Structured page parsing data
□ □ □ □

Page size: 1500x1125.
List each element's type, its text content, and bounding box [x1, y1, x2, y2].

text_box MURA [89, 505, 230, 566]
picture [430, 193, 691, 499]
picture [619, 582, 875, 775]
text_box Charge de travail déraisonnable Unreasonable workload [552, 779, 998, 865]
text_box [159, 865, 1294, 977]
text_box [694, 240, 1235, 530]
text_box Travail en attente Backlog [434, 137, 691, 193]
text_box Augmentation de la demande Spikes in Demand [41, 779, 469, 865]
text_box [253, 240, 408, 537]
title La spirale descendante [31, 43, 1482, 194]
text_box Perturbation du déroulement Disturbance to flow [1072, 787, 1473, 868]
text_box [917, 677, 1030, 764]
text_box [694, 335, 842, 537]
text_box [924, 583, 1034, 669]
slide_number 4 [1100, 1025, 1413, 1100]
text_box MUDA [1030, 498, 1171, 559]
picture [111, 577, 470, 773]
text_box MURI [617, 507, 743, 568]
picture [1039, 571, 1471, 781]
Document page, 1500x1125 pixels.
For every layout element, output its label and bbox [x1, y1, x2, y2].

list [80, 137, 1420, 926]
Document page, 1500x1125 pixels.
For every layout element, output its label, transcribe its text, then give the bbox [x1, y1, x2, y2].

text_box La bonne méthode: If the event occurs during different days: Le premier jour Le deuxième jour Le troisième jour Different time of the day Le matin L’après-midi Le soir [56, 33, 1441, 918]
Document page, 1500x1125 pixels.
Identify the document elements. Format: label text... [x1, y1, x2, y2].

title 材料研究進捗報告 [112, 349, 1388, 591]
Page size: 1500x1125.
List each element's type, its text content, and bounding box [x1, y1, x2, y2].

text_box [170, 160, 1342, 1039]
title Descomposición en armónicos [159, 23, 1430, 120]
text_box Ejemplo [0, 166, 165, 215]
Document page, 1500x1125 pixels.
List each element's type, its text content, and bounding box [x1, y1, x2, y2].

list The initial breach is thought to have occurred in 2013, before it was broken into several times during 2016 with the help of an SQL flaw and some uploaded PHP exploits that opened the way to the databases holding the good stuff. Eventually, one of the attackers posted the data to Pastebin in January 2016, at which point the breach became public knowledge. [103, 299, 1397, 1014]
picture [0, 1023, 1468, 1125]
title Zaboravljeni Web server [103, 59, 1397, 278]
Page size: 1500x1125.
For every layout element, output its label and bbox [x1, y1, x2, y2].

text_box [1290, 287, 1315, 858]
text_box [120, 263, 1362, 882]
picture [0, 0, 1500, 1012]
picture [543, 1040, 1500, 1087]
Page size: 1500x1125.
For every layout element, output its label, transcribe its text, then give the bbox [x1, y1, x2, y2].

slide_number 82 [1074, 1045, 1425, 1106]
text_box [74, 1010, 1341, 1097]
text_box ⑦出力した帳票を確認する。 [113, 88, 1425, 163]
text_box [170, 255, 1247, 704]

□ □ □ □

(Problem to solve)
Write out the records in full, exactly as they appear above.

(Response to the task)
Page size: 1500x1125.
List each element's type, its text content, and bounding box [x1, y1, x2, y2].

text_box MURA [89, 505, 230, 566]
picture [430, 193, 691, 499]
picture [619, 582, 875, 775]
text_box Charge de travail déraisonnable Unreasonable workload [552, 779, 998, 865]
text_box [159, 865, 1294, 977]
text_box [694, 240, 1235, 530]
text_box Travail en attente Backlog [434, 137, 691, 193]
text_box Augmentation de la demande Spikes in Demand [41, 779, 469, 865]
text_box [253, 240, 408, 537]
title La spirale descendante [31, 43, 1482, 194]
text_box Perturbation du déroulement Disturbance to flow [1072, 787, 1473, 868]
text_box [917, 677, 1030, 764]
text_box [694, 335, 842, 537]
text_box [924, 583, 1034, 669]
slide_number 4 [1100, 1025, 1413, 1100]
text_box MUDA [1030, 498, 1171, 559]
picture [111, 577, 470, 773]
text_box MURI [617, 507, 743, 568]
picture [1039, 571, 1471, 781]
Document page, 1500x1125 pixels.
For every layout element, output its label and bbox [x1, y1, x2, y2].

list [80, 137, 1420, 926]
Document page, 1500x1125 pixels.
For every layout element, output its label, transcribe its text, then give the bbox [x1, y1, x2, y2].

text_box La bonne méthode: If the event occurs during different days: Le premier jour Le deuxième jour Le troisième jour Different time of the day Le matin L’après-midi Le soir [56, 33, 1441, 918]
Document page, 1500x1125 pixels.
Identify the document elements. Format: label text... [x1, y1, x2, y2].

title 材料研究進捗報告 [112, 349, 1388, 591]
Page size: 1500x1125.
List each element's type, its text content, and bounding box [x1, y1, x2, y2].

text_box [170, 160, 1342, 1039]
title Descomposición en armónicos [159, 23, 1430, 120]
text_box Ejemplo [0, 166, 165, 215]
Document page, 1500x1125 pixels.
List each element's type, its text content, and bounding box [x1, y1, x2, y2].

list The initial breach is thought to have occurred in 2013, before it was broken into several times during 2016 with the help of an SQL flaw and some uploaded PHP exploits that opened the way to the databases holding the good stuff. Eventually, one of the attackers posted the data to Pastebin in January 2016, at which point the breach became public knowledge. [103, 299, 1397, 1014]
picture [0, 1023, 1468, 1125]
title Zaboravljeni Web server [103, 59, 1397, 278]
Page size: 1500x1125.
For every layout element, output its label and bbox [x1, y1, x2, y2].

text_box [1290, 287, 1315, 858]
text_box [120, 263, 1362, 882]
picture [0, 0, 1500, 1012]
picture [543, 1040, 1500, 1087]
Page size: 1500x1125.
For every layout element, output its label, transcribe its text, then give the bbox [x1, y1, x2, y2].

slide_number 82 [1074, 1045, 1425, 1106]
text_box [74, 1010, 1341, 1097]
text_box ⑦出力した帳票を確認する。 [113, 88, 1425, 163]
text_box [170, 255, 1247, 704]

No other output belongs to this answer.